B.Before you let the grueling heat wave plunge you into sweat-induced fury and spiral down Dante’s nine circles of hell, a super-cool, hydrating smoothie just might be your salvation.
Between “Watermelon Sugar” playing on repeat and strawberry-flavored everything popping up everywhere, summer is the time to indulge in this all-time favorite fruity combination. So what better way to celebrate the power duo than by making a refreshing dairy-free and vegan Strawberry Chia Watermelon smoothie recipe from Minimalist Baker that is packed with health benefits? This might really be *the* secret to staying cool as a cucumber (and well hydrated) like always all season long.
Aside from its deliciously sweet and tangy flavor, this smoothie recipe is packed with heart-healthy omega-3s, essential antioxidants, and anti-inflammatory ingredients. Oh, and did we mention that it also contains fiber to help you say goodbye to heat-induced constipation forever? Enough said, I’m sold.
Health Benefits of This Strawberry Watermelon Smoothie Recipe
Each of the ingredients in this six-element smoothie recipe packs a punch of flavor, from the strawberries, watermelon, and bananas to the lime juice, almond milk, and chia seeds. Best part? They all come together to form a vibrant pink Barbie drink that’s tart, sweet and ridiculously refreshing.
But aside from its great looks and palatable taste, this recipe is also loaded with health benefits. For starters, one of the recipe’s star ingredients, watermelon, is packed with three essential antioxidants (lycopene, ascorbic acid, and citrulline) that help reduce inflammation and fight free radical damage. Additionally, studies show that consuming antioxidants, such as lycopene, may help reduce the risk of certain types of cancer. “Lycopene is an antioxidant and anticancer nutrient that can be consumed raw and is bioavailable or usable by the body,” Isabel Smith, MS, RD, CDN, founder of Isabel Smith Nutrition, told Well+Good.
Additionally, watermelon and strawberries are packed with vitamin C, which helps boost the immune system, encourages collagen production, and benefits skin health. Strawberries are also high in antioxidants, fiber, potassium, calcium, and magnesium.
Meanwhile, the banana is nutrient-dense and the perfect ingredient to munch on right before a sweaty training session (the fruit’s potassium helps regulate fluid balance and increases stamina). And if you were wondering where all the longevity-boosting omega-3s came from, it’s thanks to the mighty little chia seeds, which are the richest plant-based source of this fatty acid. “The omega-3 fatty acids in chia seeds come in the form of alpha-linolenic acid [ALA]which has been associated with anti-inflammatory, antithrombotic and antiarrhythmic properties, and so [it’s] really good for your heart and your total circulatory system,” Julieanna Hever, RD, a plant-based dietitian, previously told Well+Good. A two-tablespoon serving of chia seeds contains about four grams of protein, 11 grams of fiber, and also 18 percent of the daily recommended amount of calcium.
Watermelon Strawberry Chia Smoothie Recipe
Photo: Minimalist Baker
Makes 2 servings
Ingredients 1 1/2 cups fresh watermelon, cubed and seeded 1 cup frozen strawberries 1/2 medium frozen ripe banana, peeled and chopped 1/2 – 3/4 cup unsweetened almond milk 1 medium lime, juiced 1 tablespoon chia or hemp seeds (optional)
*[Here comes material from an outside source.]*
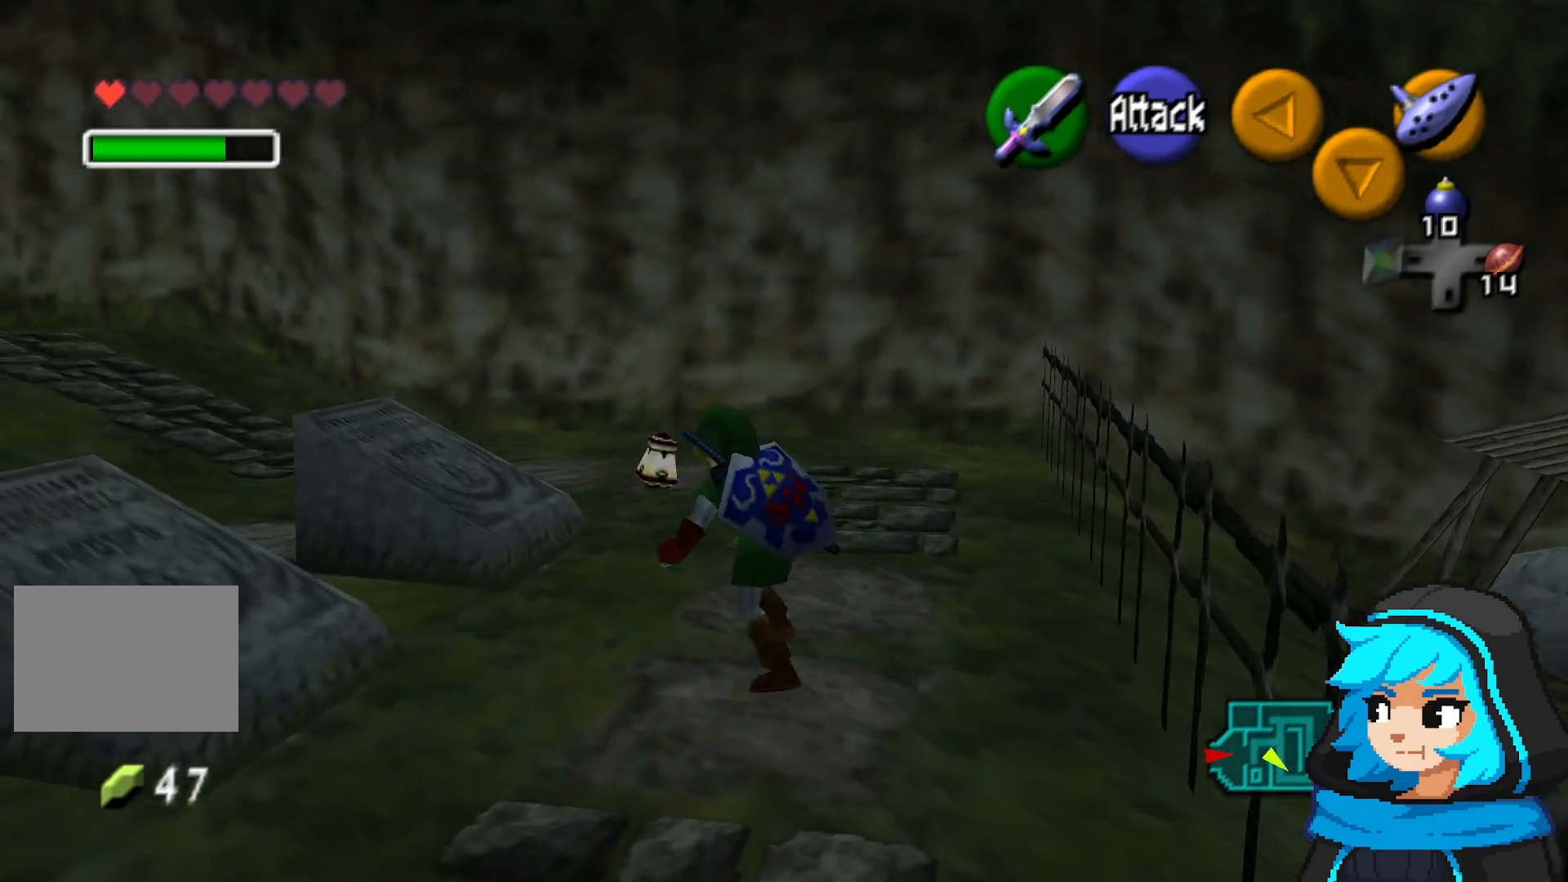
{"buttons": [], "left_stick": "up-left", "events": []}
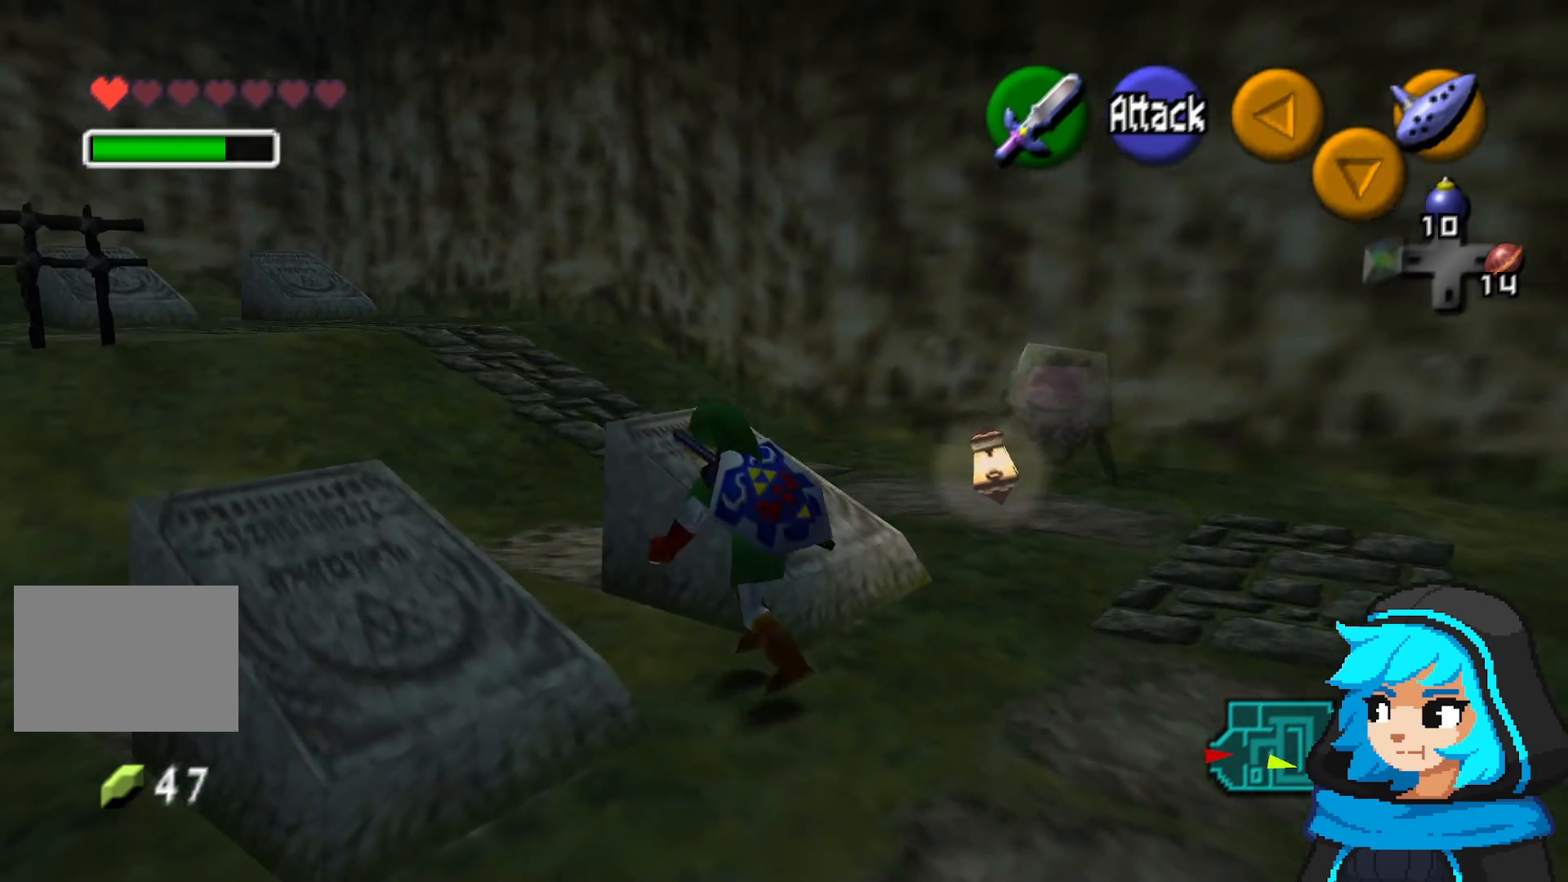
{"buttons": [], "left_stick": "up-left", "events": []}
1. Add all ingredients to a blender and blend until creamy and smooth, adding more almond milk to thin or more frozen strawberries or ice to thicken.
2. Taste and adjust seasonings as needed, adding more lime for tartness, banana for sweetness, or watermelon for a more intense watermelon flavor.
3. Top with additional chia seeds to mimic watermelon seeds. Best when fresh, though leftovers keep covered in the fridge for a day or two.